The debate revolves around whether we will find alternative energy sources and whether peak demand is more important than peak supply. If we can find enough resources to replace oil in the near future, then we don’t need to worry too much. If we do not find alternative energy sources that are capable of maintaining our modern way of life and standard of living, then we are obviously facing a disparate situation. We face a disparate situation especially when we try to distribute these limited resources. So we must also take peak oil into account in our business models.

5. Conclusion

It is very likely that we will see rising oil prices in the medium term. It is not yet clear in which direction oil prices will develop. Due to the geopolitical volatility, it is even more difficult to make accurate estimates of the direction in which oil prices will develop. It can be assumed that the oil production maximum will have a major influence on the oil price, but in what way and when this will happen is another question that is difficult to determine at the moment. The most likely outcome is that we will see a worsening of the economic situation, as the macroeconomic climate could deteriorate further in the medium term.
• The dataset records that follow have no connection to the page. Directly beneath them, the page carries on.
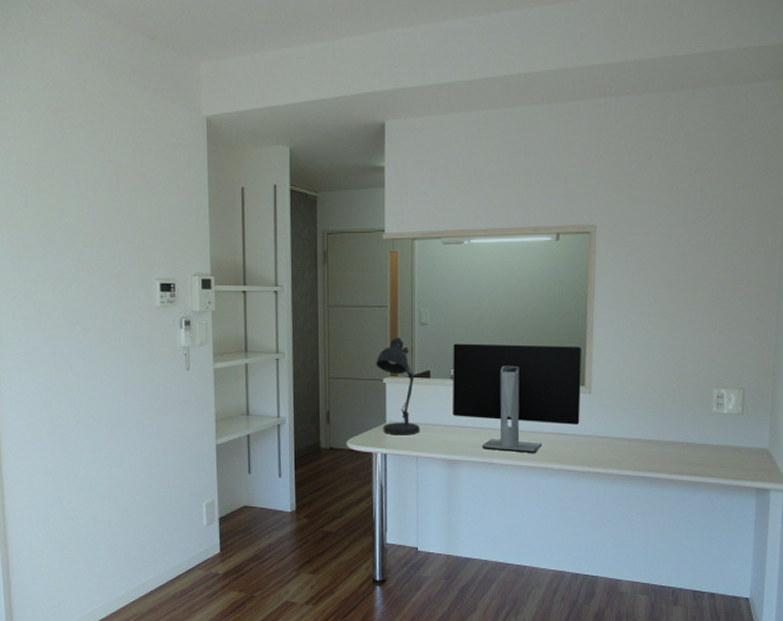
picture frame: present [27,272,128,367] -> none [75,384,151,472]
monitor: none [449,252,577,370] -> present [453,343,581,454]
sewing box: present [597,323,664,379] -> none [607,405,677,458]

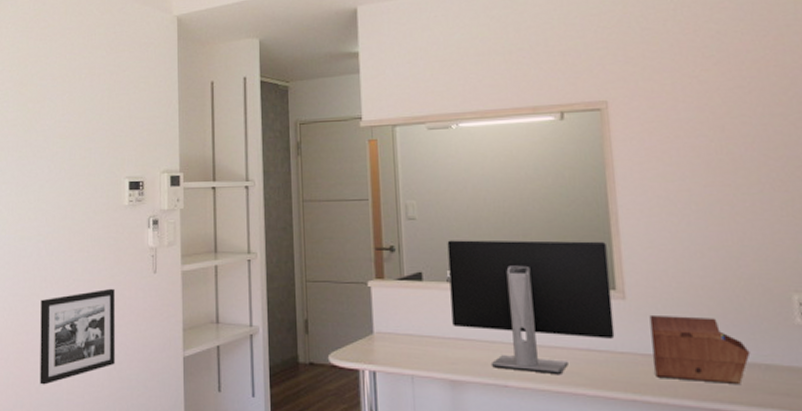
picture frame: none [75,384,151,472] -> present [40,288,115,385]
desk lamp: present [376,337,420,435] -> none [358,234,415,349]
sewing box: none [607,405,677,458] -> present [649,314,751,384]

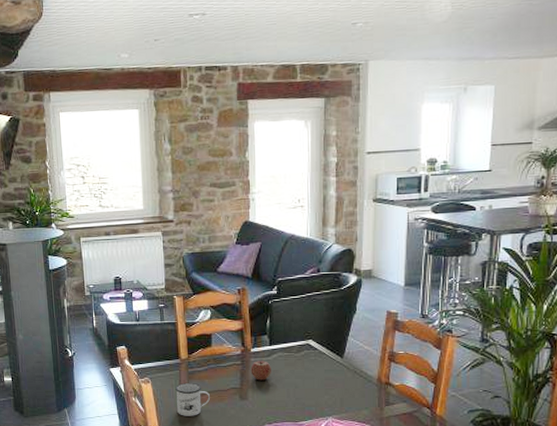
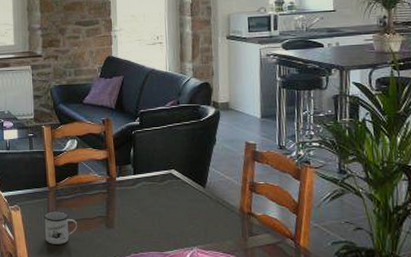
apple: present [250,361,271,381] -> none [116,189,136,209]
This is only an estimate and it cannot be said with certainty that this will actually happen. If we see a delay in economic growth, this will have an impact on the energy markets. This in turn will lead to a drop in the price of oil. If there is a further deterioration in the oil markets, we will see a stronger increase in the oil price again in the medium term. For the foreseeable future, it is unlikely that prices will match the price increase seen shortly before the financial crisis in 2009. However, it is likely that we will slowly approach the price level after the financial crisis of 2009. 

Many thanks for the shared interest in the energy world!